Radiological investigations
Scrotal US
Scrotal swellings (size and echogenecity of testis - hydrocele)
Varicocele (subclinical varicocele - confirmatory)
Transrectal US
Low semen volume (Ejaculatory duct obstruction - CAV)
Abdominal US
Undescended testis (may help in localization) - CT / MRI
Preservation of fertility
Early management of undescended testis (before the age of 2 years).
Early correction of testicular torsion (before 4 hours).
Early management of urogenital infections.
Avoidance of gonadotoxins e.g. irradiation & gonadotoxic drugs & smoking.
Cryopreservation of semen before chemotherapy & radiotherapy.
SURGICAL TREATMENT
Varicocelectomy for varicocele
Epididymo-vasostomy for epididymal obstruction
Vasovasostomy for vasal obstruction or following vasectomy
TUR veru for prostatic obstruction
Orchiopexy for undescended testis
Detorsion & orchiopexy for torsion tesis
ASSISTED REPRODUCTIVE TECHNOLOGY (ART)
ART refers to all procedures that help to bypass barriers for successful fertilization.
It is a last step in managing resistant & unexplained infertile males but sometimes
it can be a first line especially in azoospermic cases.
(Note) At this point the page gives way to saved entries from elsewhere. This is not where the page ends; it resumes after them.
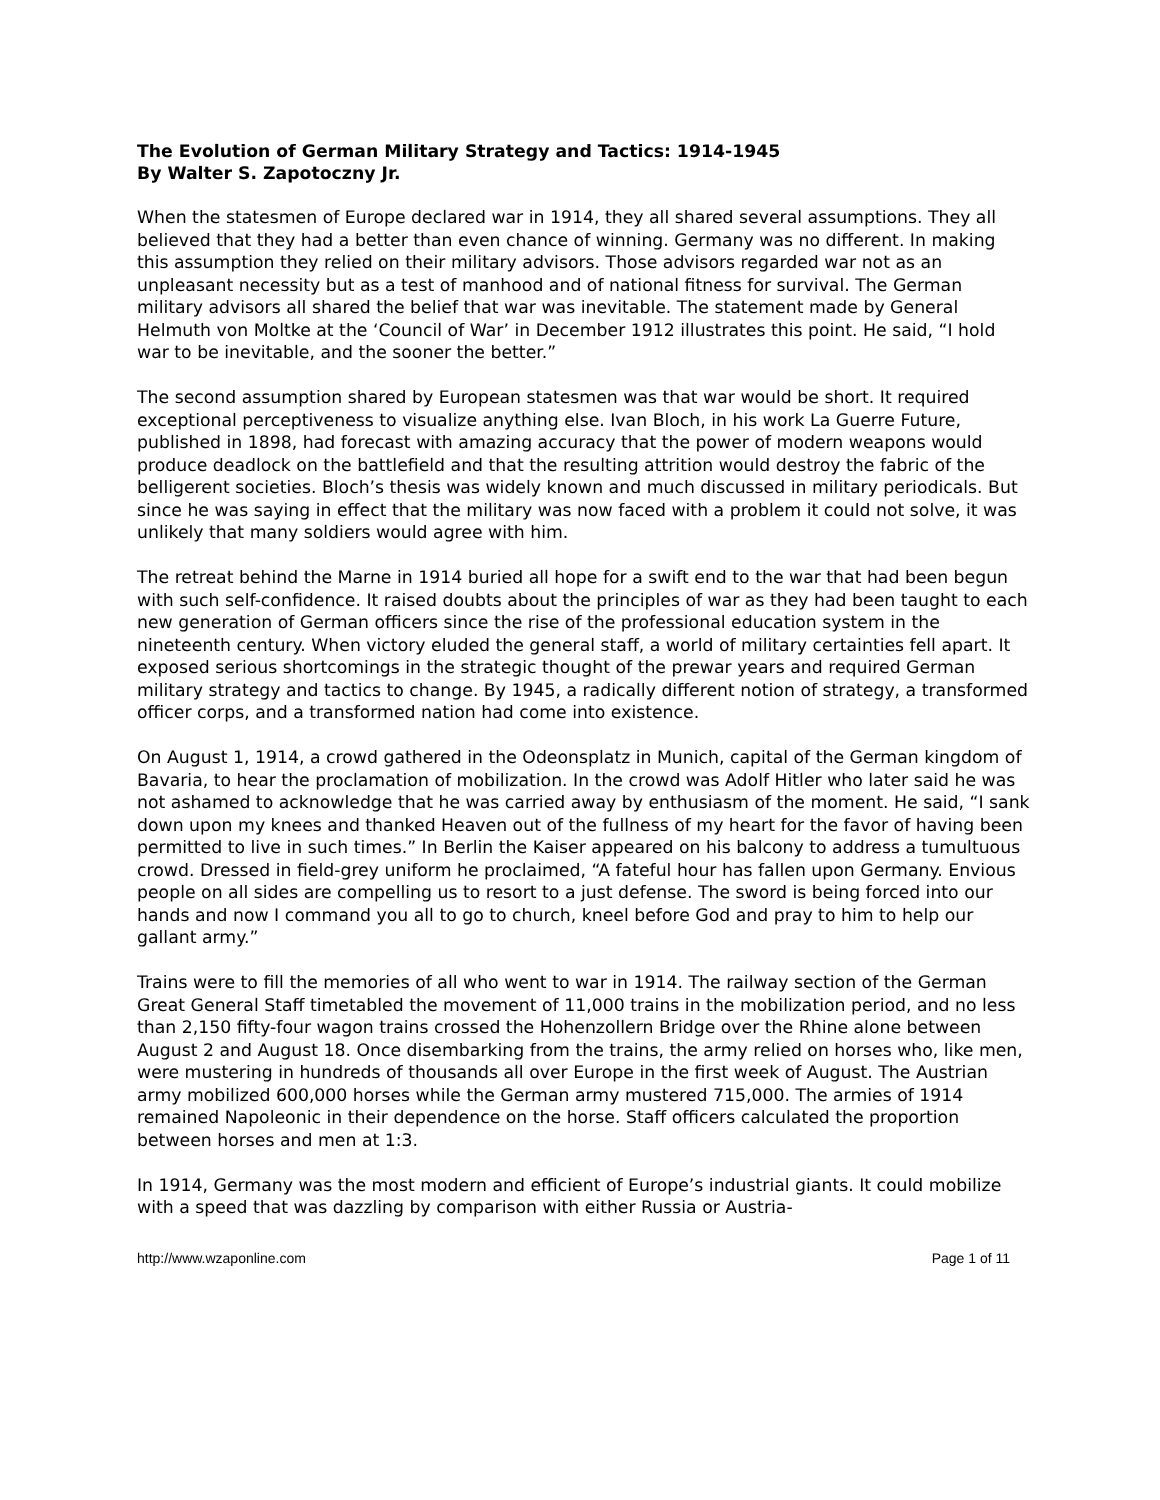The Evolution of German Military Strategy and Tactics: 1914-1945
By Walter S. Zapotoczny Jr.
When the statesmen of Europe declared war in 1914, they all shared several assumptions. They all believed that they had a better than even chance of winning. Germany was no different. In making this assumption they relied on their military advisors. Those advisors regarded war not as an unpleasant necessity but as a test of manhood and of national fitness for survival. The German military advisors all shared the belief that war was inevitable. The statement made by General Helmuth von Moltke at the ‘Council of War’ in December 1912 illustrates this point. He said, “I hold war to be inevitable, and the sooner the better.”
The second assumption shared by European statesmen was that war would be short. It required exceptional perceptiveness to visualize anything else. Ivan Bloch, in his work La Guerre Future, published in 1898, had forecast with amazing accuracy that the power of modern weapons would produce deadlock on the battlefield and that the resulting attrition would destroy the fabric of the belligerent societies. Bloch’s thesis was widely known and much discussed in military periodicals. But since he was saying in effect that the military was now faced with a problem it could not solve, it was unlikely that many soldiers would agree with him.
The retreat behind the Marne in 1914 buried all hope for a swift end to the war that had been begun with such self-confidence. It raised doubts about the principles of war as they had been taught to each new generation of German officers since the rise of the professional education system in the nineteenth century. When victory eluded the general staff, a world of military certainties fell apart. It exposed serious shortcomings in the strategic thought of the prewar years and required German military strategy and tactics to change. By 1945, a radically different notion of strategy, a transformed officer corps, and a transformed nation had come into existence.
On August 1, 1914, a crowd gathered in the Odeonsplatz in Munich, capital of the German kingdom of Bavaria, to hear the proclamation of mobilization. In the crowd was Adolf Hitler who later said he was not ashamed to acknowledge that he was carried away by enthusiasm of the moment. He said, “I sank down upon my knees and thanked Heaven out of the fullness of my heart for the favor of having been permitted to live in such times.” In Berlin the Kaiser appeared on his balcony to address a tumultuous crowd. Dressed in field-grey uniform he proclaimed, “A fateful hour has fallen upon Germany. Envious people on all sides are compelling us to resort to a just defense. The sword is being forced into our hands and now I command you all to go to church, kneel before God and pray to him to help our gallant army.”
Trains were to fill the memories of all who went to war in 1914. The railway section of the German Great General Staff timetabled the movement of 11,000 trains in the mobilization period, and no less than 2,150 fifty-four wagon trains crossed the Hohenzollern Bridge over the Rhine alone between August 2 and August 18. Once disembarking from the trains, the army relied on horses who, like men, were mustering in hundreds of thousands all over Europe in the first week of August. The Austrian army mobilized 600,000 horses while the German army mustered 715,000. The armies of 1914 remained Napoleonic in their dependence on the horse. Staff officers calculated the proportion between horses and men at 1:3.
In 1914, Germany was the most modern and efficient of Europe’s industrial giants. It could mobilize with a speed that was dazzling by comparison with either Russia or Austria-
http://www.wzaponline.com Page 1 of 11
Mature oocytes are incubated into culture medium with processed sperms & after
spontaneous fertilization embryos are transferred into the uterus.
This method was mainly performed for cases with tubal obstruction with normal
semen or mild semen disorders.
NB: Gamete Intrafallopian Transfer (GIFT) & zygote Intrafallopian Transfer
(ZIFT) are now considered as obsolete techniques.